» **JOB**: Work through the data below and copy out every line where "span" is found.

[Web page revision data]
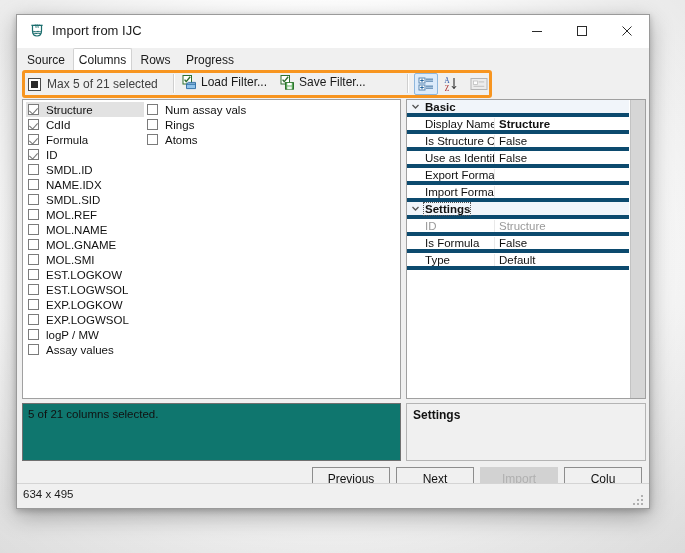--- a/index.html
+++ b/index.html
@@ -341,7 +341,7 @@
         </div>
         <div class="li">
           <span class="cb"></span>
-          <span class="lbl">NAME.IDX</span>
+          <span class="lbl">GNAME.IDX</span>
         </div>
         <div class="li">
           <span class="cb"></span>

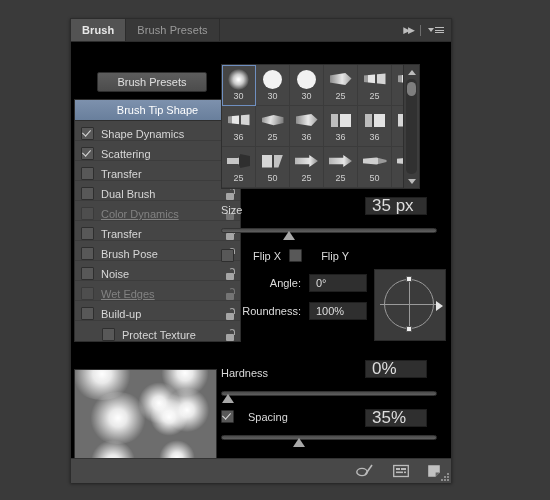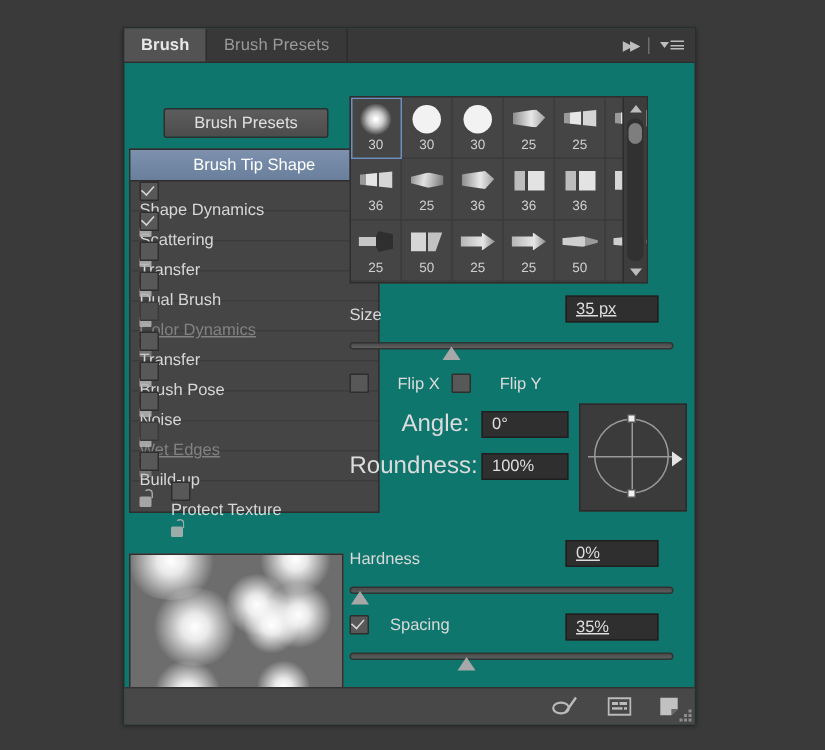--- a/index.html
+++ b/index.html
@@ -18,11 +18,11 @@
   
   .panel {
     position: absolute;
-    left: 82px;
+    left: 70px;
     top: 18px;
     width: 382px;
     height: 465px;
-    background: #0f766e;
+    background: #000000;
     border: 1px solid #2c2c2c;
     box-sizing: border-box;
     box-shadow: 0 1px 3px rgba(0,0,0,.45);

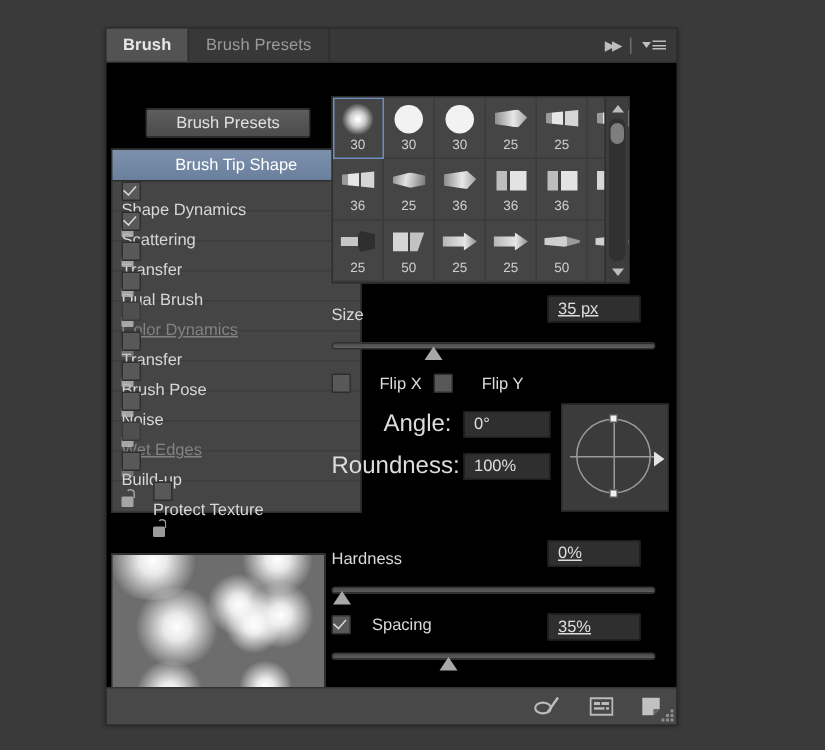--- a/index.html
+++ b/index.html
@@ -151,12 +151,11 @@
   .list-row {
     height: 20px;
     display: flex;
-    align-items: flex-start;
+    align-items: flex-end;
     padding: 0 4px 0 6px;
     border-bottom: 1px solid #3c3c3c;
     cursor: pointer;
     box-sizing: border-box;
-    flex-direction: column;
   }
   .list-row:last-child { border-bottom: none; padding-left: 27px; }
   .cb {

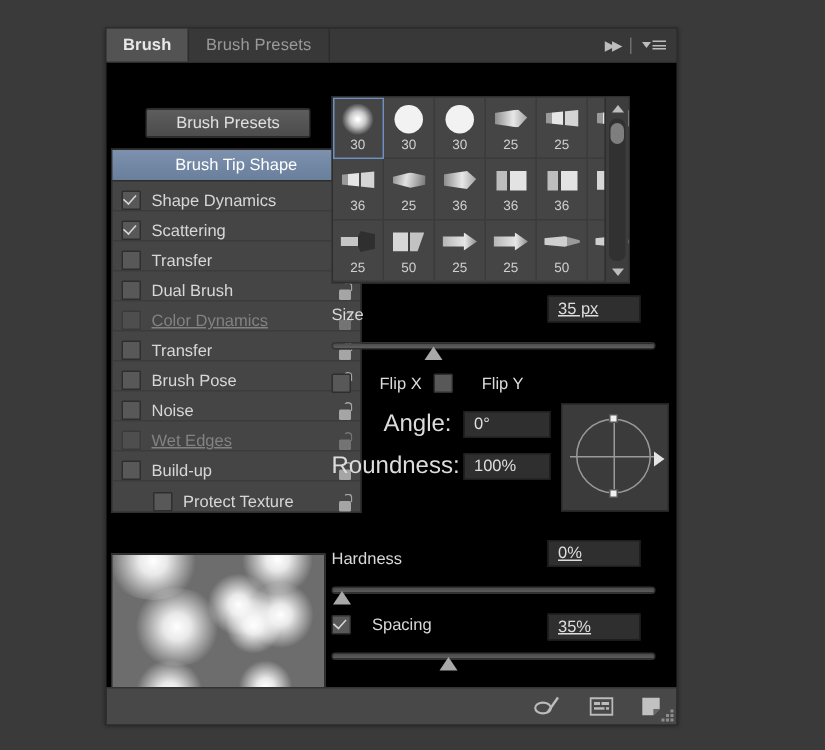--- a/index.html
+++ b/index.html
@@ -398,13 +398,12 @@
     background: #2f2f2f;
     border: 1px solid #1f1f1f;
     color: #dedede;
-    font-size: 11px;
+    font-size: 17px;
     display: flex;
     align-items: center;
     padding-left: 6px;
     box-sizing: border-box;
     cursor: text;
-    text-decoration: underline;
   }
   .slider {
     position: relative;

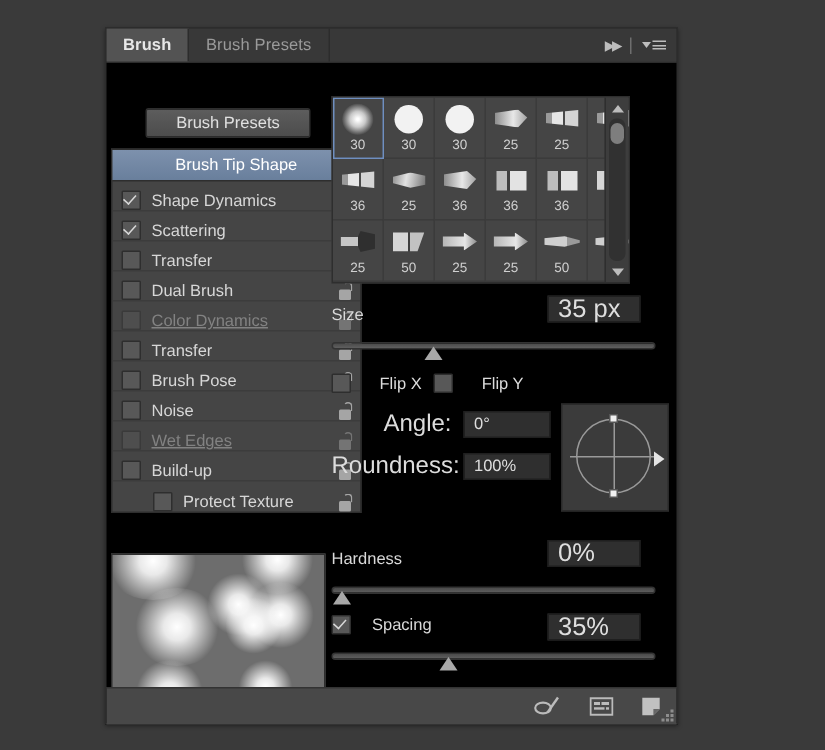--- a/index.html
+++ b/index.html
@@ -457,7 +457,7 @@
   .ar-label {
     width: 88px;
     text-align: right;
-    font-size: 16px;
+    font-size: 11px;
     color: #dcdcdc;
     padding-right: 8px;
     box-sizing: border-box;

» **RESULT BELOW**:
           <span class="cb"></span>
-          <span class="lbl">NAME.IDX</span>
+          <span class="lbl">GNAME.IDX</span>
           <span class="cb"></span>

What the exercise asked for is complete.